Our study revealed significant variations between those who received HU and those who didn’t regard TCD findings (p = 0.002). A greater proportion of those who received HU tended to have normal TCD, whereas 16 out of 18 who displayed abnormal TCD didn’t receive HU. This may indicate the effectiveness of HU treatment. A non-significant variation between those with normal TCD and other findings regarding HU therapy was reported in a previous study (p = 009); however, a higher proportion of those who received HU had normal TCD (28.1%) compared to abnormal or conditional TCD (21.9%) [27]. Additionally, in this study, we found that the highest proportion of those who received HU significantly tended to have normal MRI, whereas significant proportions of those who didn’t receive HU displayed SCI and CVA + moyamoya.

Transfusion normally is provided to increase Hb in order to improve the oxygen content of blood. Patients with SCD gain another two benefits of transfusion, including reducing the proportion of HbS-containing cells and increasing the proportion of red cells with normal oxygen affinity [31].

A chronic transfusion program (CTP) was applied to 25% of our patients. Females significantly tended to receive CTP compared to males, and this may relate to the fact that more females displayed complications based on MRI findings. Additionally, we found that the large majority of those who received CTP displayed normal MRI findings, whereas the largest frequency of those who didn’t receive CTP had SCI. The association between not receiving CTP and having SCI can be reinforced by the previous report that stated that treatment with chronic transfusion may prevent new SCI among SCD patients [8].

Limitations of the Study

The primary impediment to the generalization of our results is the small sample size at our center, and that makes the statistical tests and identifying significant relationships in the data quite difficult also as this is a retrospective study lacks valuable data, such as possible Brain MRA scans and TCD screening before the first stroke episode. Additionally, the deficiency of previous similar research in Saudi Arabia restrticts the scope of our analysis and comparison of our data with that from other centers. Also, we do not have the full genotyping of cases to elaborate on the geno-phenotype interaction of the two common haplotypes, Benin and Arab-Indian.

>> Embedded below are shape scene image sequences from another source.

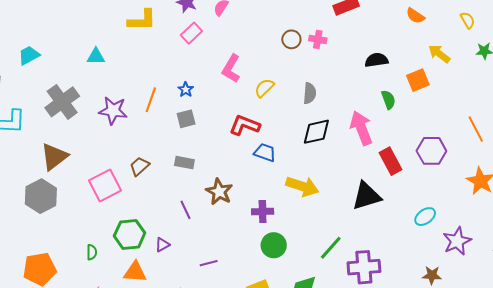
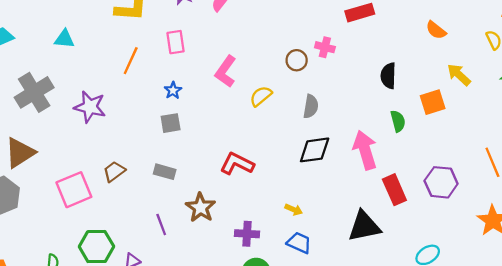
pink rectangle: (191, 33) -> (176, 42), moved, turned -60
brown circle: (291, 39) -> (297, 60), moved
cyan triangle: (96, 56) -> (64, 39), moved
black semicircle: (376, 60) -> (388, 76), turned -85
orange line: (151, 100) -> (131, 61), moved
red L-shape: (245, 125) -> (237, 164), moved
blue trapezoid: (265, 153) -> (299, 243), moved
yellow arrow: (302, 186) -> (294, 209), size x0.5

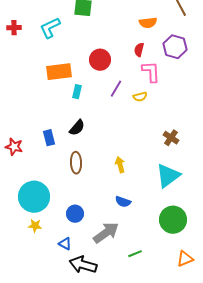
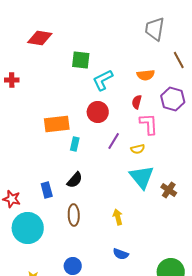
cyan L-shape: (50, 28) -> (103, 80), moved
cyan triangle: (168, 176) -> (142, 177), moved, turned -32
cyan circle: (34, 197) -> (28, 228), moved

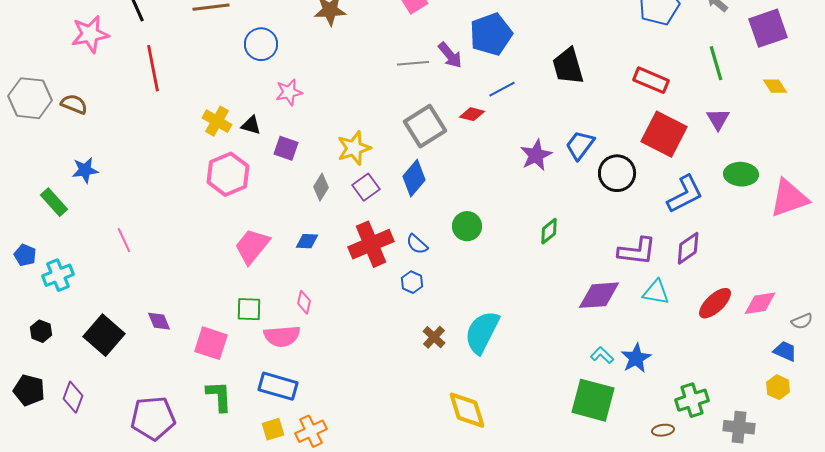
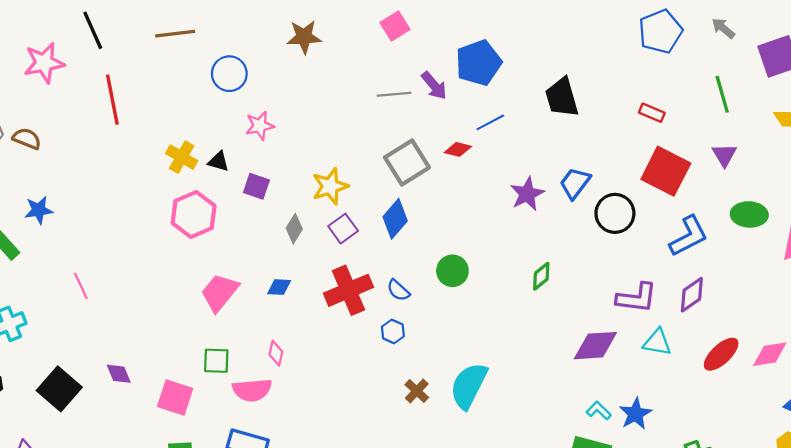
red rectangle: (651, 80) -> (652, 113), size x0.7

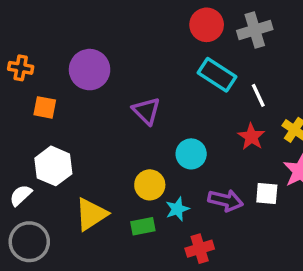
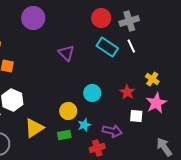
purple circle: (90, 70) -> (33, 18), moved
white line: (258, 95) -> (131, 46), moved
purple triangle: (146, 111) -> (66, 53), moved
red star: (251, 137) -> (127, 92), moved
purple arrow: (226, 200) -> (112, 131), moved

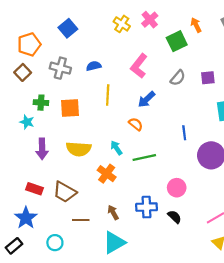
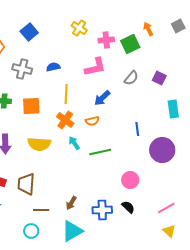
pink cross: (150, 20) -> (106, 40), moved, turned 35
pink L-shape: (139, 66) -> (95, 67), turned -140
purple square: (208, 78) -> (159, 78), turned 32
orange semicircle: (136, 124) -> (92, 121), turned 128
orange cross: (107, 174) -> (65, 120), moved
brown trapezoid: (65, 192) -> (26, 184), turned 65
blue cross: (147, 207) -> (102, 210), moved
brown arrow: (113, 212) -> (71, 203), turned -120
cyan circle: (55, 243) -> (31, 231), moved

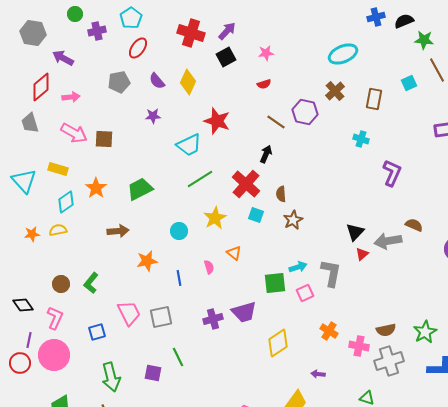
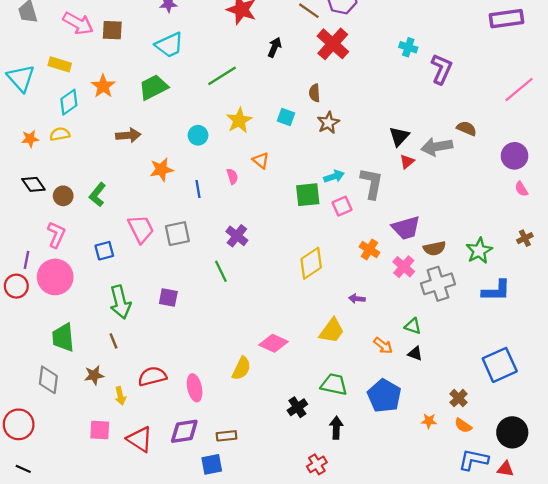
cyan cross: (361, 139) -> (408, 47), moved
cyan trapezoid: (189, 145) -> (169, 45), moved
black arrow: (266, 154) -> (275, 47), moved
red cross: (246, 184) -> (333, 44), moved
black diamond: (23, 305) -> (33, 184), moved
purple trapezoid: (244, 312) -> (406, 228), moved
purple cross: (213, 319) -> (237, 236), turned -36
pink cross: (359, 346) -> (404, 267), turned 30
green line: (178, 357) -> (221, 271), moved

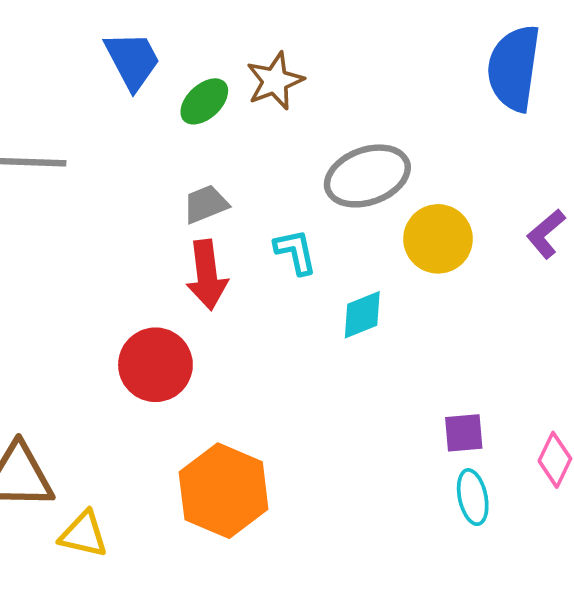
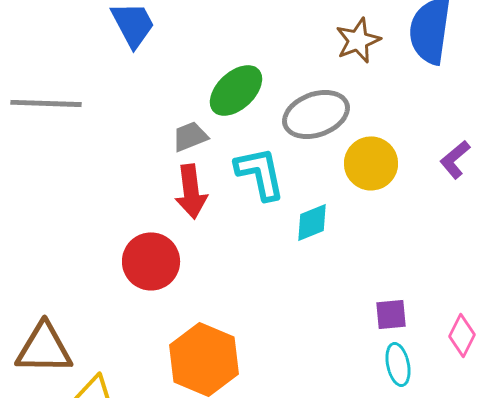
brown star: (275, 81) -> (358, 40), moved
green ellipse: (204, 101) -> (236, 90), moved, size x1.4
cyan L-shape: (295, 252) -> (260, 173), size x1.5

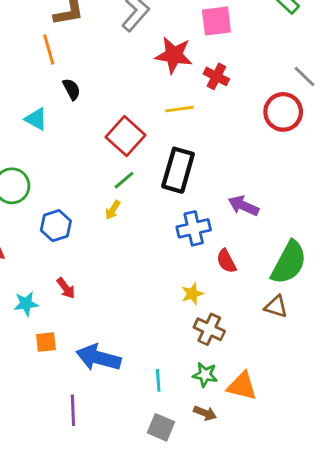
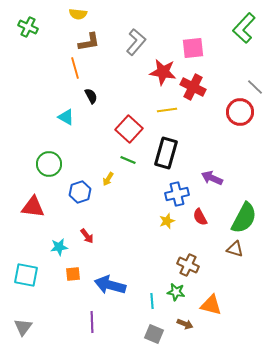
red cross: (216, 76) -> (193, 87), size x1.4
green line: (124, 180) -> (128, 160), turned 63
yellow arrow: (113, 210) -> (108, 179), moved
yellow star: (192, 294) -> (167, 221), moved
green star: (205, 375) -> (176, 292), moved

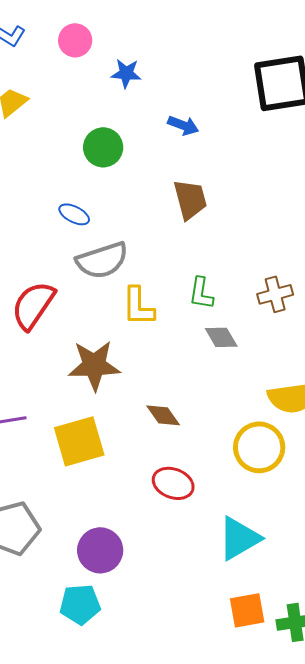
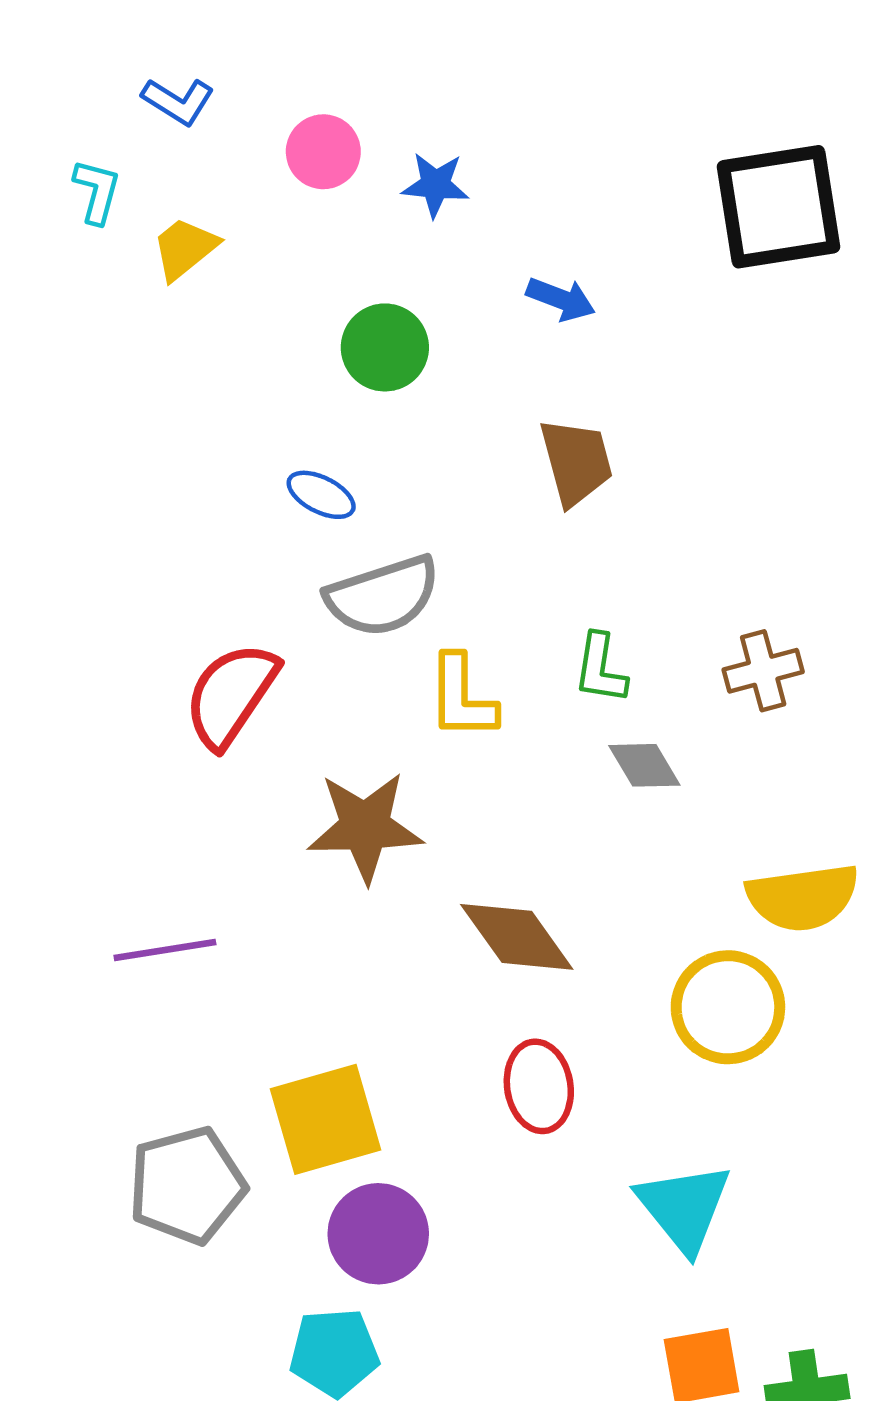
pink circle: (75, 40) -> (323, 152), moved
brown diamond: (163, 415) -> (517, 937), size x1.5
yellow square: (79, 441) -> (325, 1119), moved
red ellipse: (173, 483) -> (539, 1086), turned 60
cyan triangle: (239, 538) -> (684, 1207), turned -39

Directions for Future Research

More prospective and multicenter studies are needed to determine the extent of the neurological complications in SCD pediatrics in Saudi Arabia, as well as a correlation between the variable genetic origin and clinical phenotype of SCD in the East and West regions of Saudi Arabia. These studies may help modify guidelines regarding performing Brain MRA in children with SCD at a younger age in areas without routine Doppler ultrasound and help predict illness severity and risk stratify cases to receive early care or persistent symptomatic care.